**Text excerpt**
Earned income credit (EIC), or earned income tax credit (EITC), is a tax benefit for low-income families designed to help them save money each year by reducing the amount of tax they owe. If you qualify for the earned income tax credit you can reduce your taxes and increase your tax refund.
Last year, more than 27 million individuals and families received $67 billion in earned income tax credits, with an average amount of about $2,455, according to the IRS. You can’t claim an earned income tax credit unless you file a federal tax return.
What Is Earned Income?
Earned income is the taxable income and wages you receive from working for someone else or running your own business. That could include running your own farm as well.
The IRS considers taxable earned income to consist of the following:
- Wages, salaries, and tips
- Union strike benefits
- Certain disability benefits received before you reach minimum retirement age
- Net earnings from self-employment
The IRS states that these examples below are not considered earned income:
- Pay received for work while in prison
- Interest and dividends
- Retirement income
- Social security
- Unemployment benefits
- Child support
What Is a Tax Credit?
A tax credit is when you subtract the tax credits you receive from the amount of tax that you owe. The IRS states that there are two types of tax credits:
- A nonrefundable tax credit means you get a refund only up to the amount you owe.
- A refundable tax credit means you get a refund, even if it’s more than what you owe.
How Do I Qualify for the Earned Income Credit?
To qualify for an earned income credit claim on your tax return, you must meet all of the following criteria that the IRS has established:
- You have earned income and adjusted gross income within certain defined limits (see table below)
- You have a Social Security number that is valid for employment. The same goes for your spouse if you file a joint return.
- Your filing status cannot be married filing separately.
- You must be a U.S. citizen or resident alien all year.
- You cannot be a qualifying child of another person.
- You cannot file Form 2555 or Form 2555 EZ.
- You must have a qualifying child (see who is a qualifying child below).
- If you do not have a qualifying child, you must:
- Be older than age 25 but under 65 at the end of the year.
- Live in the United States for more than half the year.

**Supplied information**
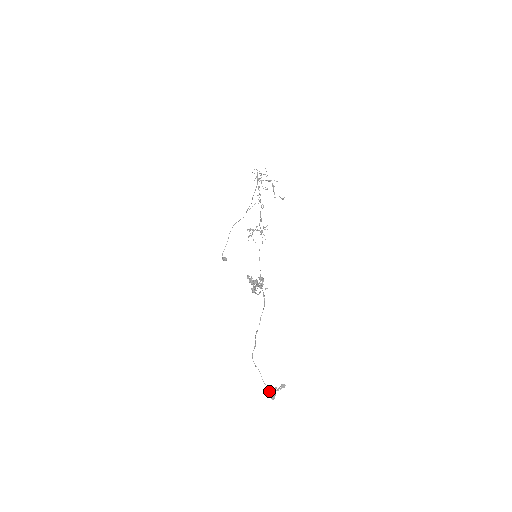
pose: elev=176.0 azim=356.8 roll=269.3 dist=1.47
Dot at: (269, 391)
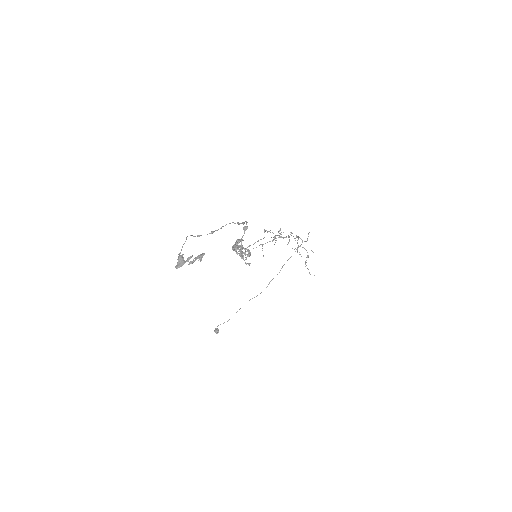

**Directive A**
According to the earned income credit article, which items does the IRS say are not considered earned income? List them all.
**Directive B**
Answer these from the earned income credit article, one line each:
(i) How many individuals and families received earned income tax credits last year?
(ii) Which filing status rules out a claim for the credit?
(iii) Which forms must a claimant not file?
**Directive C**
Resume the earned income credit article at the point where it stops.

**Written reply A**
- Pay received for work while in prison
- Interest and dividends
- Retirement income
- Social security
- Unemployment benefits
- Child support

**Written reply B**
(i) More than 27 million.
(ii) Married filing separately.
(iii) Form 2555 or Form 2555 EZ.

**Written reply C**
- Not qualify as a dependent of another person.
If you do qualify for EITC, you have to file a tax return with the IRS, even if you owe no tax or are not required to file.
How Much Income Can I Make and Still Claim an Earned Income Credit?
For the 2017 tax year to be able to claim the earned income tax credit your earned income and adjusted gross income (AGI) must be more than $15,010 and less than $53,930. You can claim the refundable tax credit depending on your overall income, your tax filing status, and how many qualifying children you have. The table below shows the income limits for 2017.
|2017 Earned Income Tax Credit (For Returns Filed in 2018)|
|Filing Status||Single, head of household, or widowed||Married joint|
|Income Limit if No Children||$15,010||$20,600|
|Income Limit if 1 Child||$39,617||$45,207|
|Income Limit if 2 Children||$45,007||$50,597|
|Income Limit if 3+ Children||$48,340||$53,930|
What Is the Maximum Earned Income Credit Amounts That I Can Claim?
The maximum earned income credit amounts that you can claim will vary by your family size. Here is the maximum amount of credit for the 2017 tax year:
- $6,318 with three or more qualifying children
- $5,616 with two qualifying children
- $3,400 with one qualifying child
- $510 with no qualifying children
What Is the Investment Income Limit for the Earned Income Credit?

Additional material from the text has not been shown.